The response must consist of the lines below from the one with "- **.write** - Команда" through the one with "- **.isFinite** - В", exactly as they appear and with both ends kept.

◆ Data for this exercise:
-- Opening Marker --

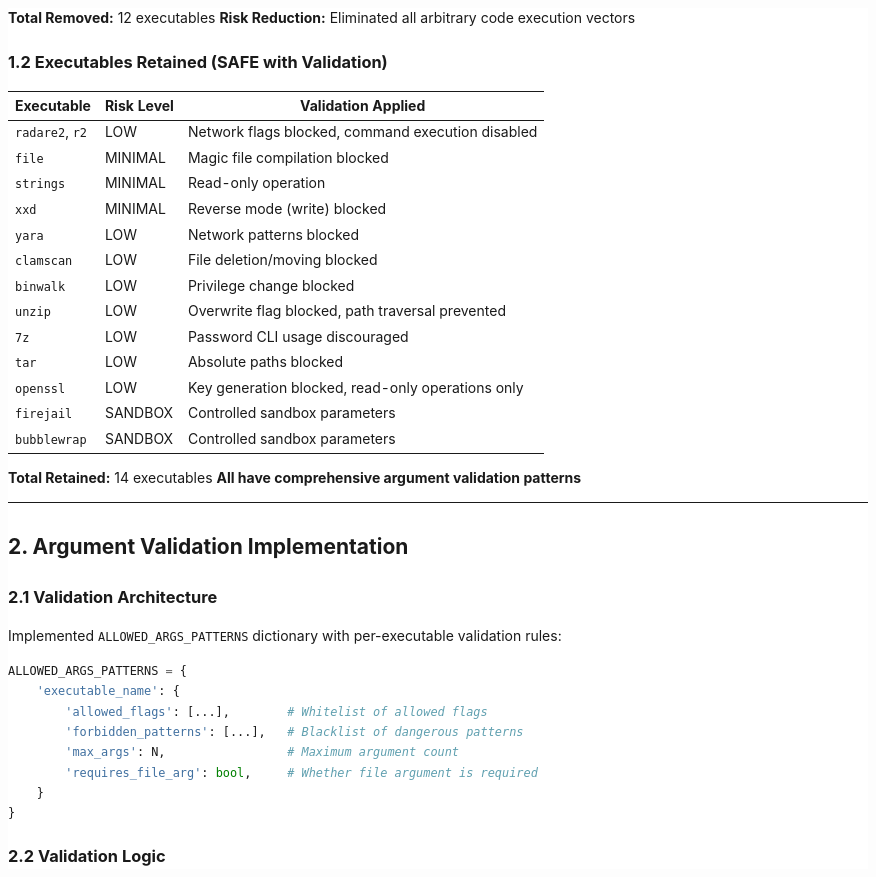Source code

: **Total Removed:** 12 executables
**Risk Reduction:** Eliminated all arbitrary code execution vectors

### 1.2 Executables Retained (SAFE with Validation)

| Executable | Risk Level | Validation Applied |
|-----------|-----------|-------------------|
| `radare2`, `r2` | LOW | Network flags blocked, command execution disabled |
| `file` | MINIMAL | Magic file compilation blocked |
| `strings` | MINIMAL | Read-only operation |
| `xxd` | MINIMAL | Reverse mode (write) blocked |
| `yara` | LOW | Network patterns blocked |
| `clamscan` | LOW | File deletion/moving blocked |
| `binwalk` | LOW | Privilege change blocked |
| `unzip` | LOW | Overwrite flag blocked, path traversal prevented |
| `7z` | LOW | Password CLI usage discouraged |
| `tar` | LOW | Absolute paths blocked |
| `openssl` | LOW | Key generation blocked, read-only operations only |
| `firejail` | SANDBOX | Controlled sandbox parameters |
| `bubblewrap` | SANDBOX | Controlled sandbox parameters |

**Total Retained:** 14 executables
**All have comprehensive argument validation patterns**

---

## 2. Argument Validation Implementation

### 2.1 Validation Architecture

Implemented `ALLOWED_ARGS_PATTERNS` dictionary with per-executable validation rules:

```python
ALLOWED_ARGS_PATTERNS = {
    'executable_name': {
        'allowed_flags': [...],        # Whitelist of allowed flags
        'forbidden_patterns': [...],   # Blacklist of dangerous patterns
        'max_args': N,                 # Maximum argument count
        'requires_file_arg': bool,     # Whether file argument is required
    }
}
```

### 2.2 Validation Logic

-- Closing Marker --
-- Opening Marker --

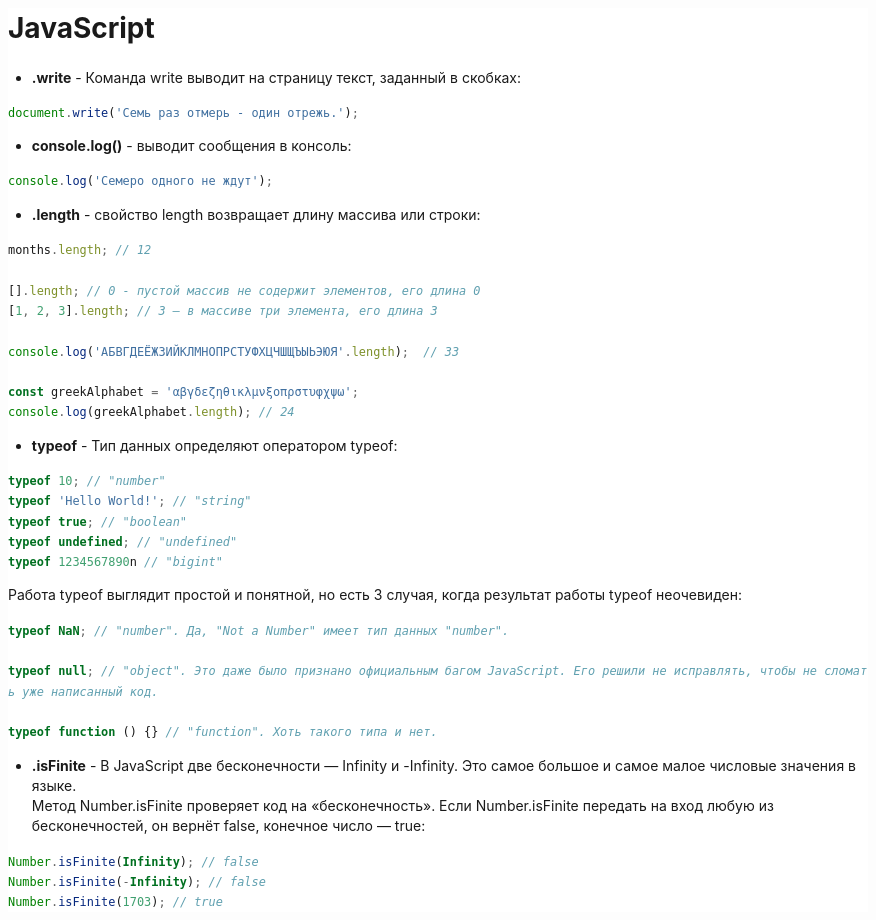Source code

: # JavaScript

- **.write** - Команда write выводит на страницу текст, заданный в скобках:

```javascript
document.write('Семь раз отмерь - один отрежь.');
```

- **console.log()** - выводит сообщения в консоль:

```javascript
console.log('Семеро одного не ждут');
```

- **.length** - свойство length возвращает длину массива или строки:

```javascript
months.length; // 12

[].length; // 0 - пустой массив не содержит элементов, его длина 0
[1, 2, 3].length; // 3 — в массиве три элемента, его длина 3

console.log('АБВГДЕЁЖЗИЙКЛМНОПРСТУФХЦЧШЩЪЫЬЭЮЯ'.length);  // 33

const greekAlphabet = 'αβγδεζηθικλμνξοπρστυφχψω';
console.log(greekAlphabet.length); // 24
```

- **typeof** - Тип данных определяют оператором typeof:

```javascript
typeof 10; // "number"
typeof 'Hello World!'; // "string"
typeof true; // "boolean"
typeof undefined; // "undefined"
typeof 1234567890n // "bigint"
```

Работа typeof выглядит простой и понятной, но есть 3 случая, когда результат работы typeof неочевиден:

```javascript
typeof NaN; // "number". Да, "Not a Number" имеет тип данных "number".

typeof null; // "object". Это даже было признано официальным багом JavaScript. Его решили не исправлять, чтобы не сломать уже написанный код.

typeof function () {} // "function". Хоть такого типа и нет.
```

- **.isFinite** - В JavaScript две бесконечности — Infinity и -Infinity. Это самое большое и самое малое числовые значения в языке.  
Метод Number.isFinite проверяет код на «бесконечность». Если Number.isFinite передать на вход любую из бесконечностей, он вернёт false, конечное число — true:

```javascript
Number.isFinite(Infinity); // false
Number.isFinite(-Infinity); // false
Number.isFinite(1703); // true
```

-- Closing Marker --

◆ Solution to this problem:
- **.write** - Команда write выводит на страницу текст, заданный в скобках:

```javascript
document.write('Семь раз отмерь - один отрежь.');
```

- **console.log()** - выводит сообщения в консоль:

```javascript
console.log('Семеро одного не ждут');
```

- **.length** - свойство length возвращает длину массива или строки:

```javascript
months.length; // 12

[].length; // 0 - пустой массив не содержит элементов, его длина 0
[1, 2, 3].length; // 3 — в массиве три элемента, его длина 3

console.log('АБВГДЕЁЖЗИЙКЛМНОПРСТУФХЦЧШЩЪЫЬЭЮЯ'.length);  // 33

const greekAlphabet = 'αβγδεζηθικλμνξοπρστυφχψω';
console.log(greekAlphabet.length); // 24
```

- **typeof** - Тип данных определяют оператором typeof:

```javascript
typeof 10; // "number"
typeof 'Hello World!'; // "string"
typeof true; // "boolean"
typeof undefined; // "undefined"
typeof 1234567890n // "bigint"
```

Работа typeof выглядит простой и понятной, но есть 3 случая, когда результат работы typeof неочевиден:

```javascript
typeof NaN; // "number". Да, "Not a Number" имеет тип данных "number".

typeof null; // "object". Это даже было признано официальным багом JavaScript. Его решили не исправлять, чтобы не сломать уже написанный код.

typeof function () {} // "function". Хоть такого типа и нет.
```

- **.isFinite** - В JavaScript две бесконечности — Infinity и -Infinity. Это самое большое и самое малое числовые значения в языке.  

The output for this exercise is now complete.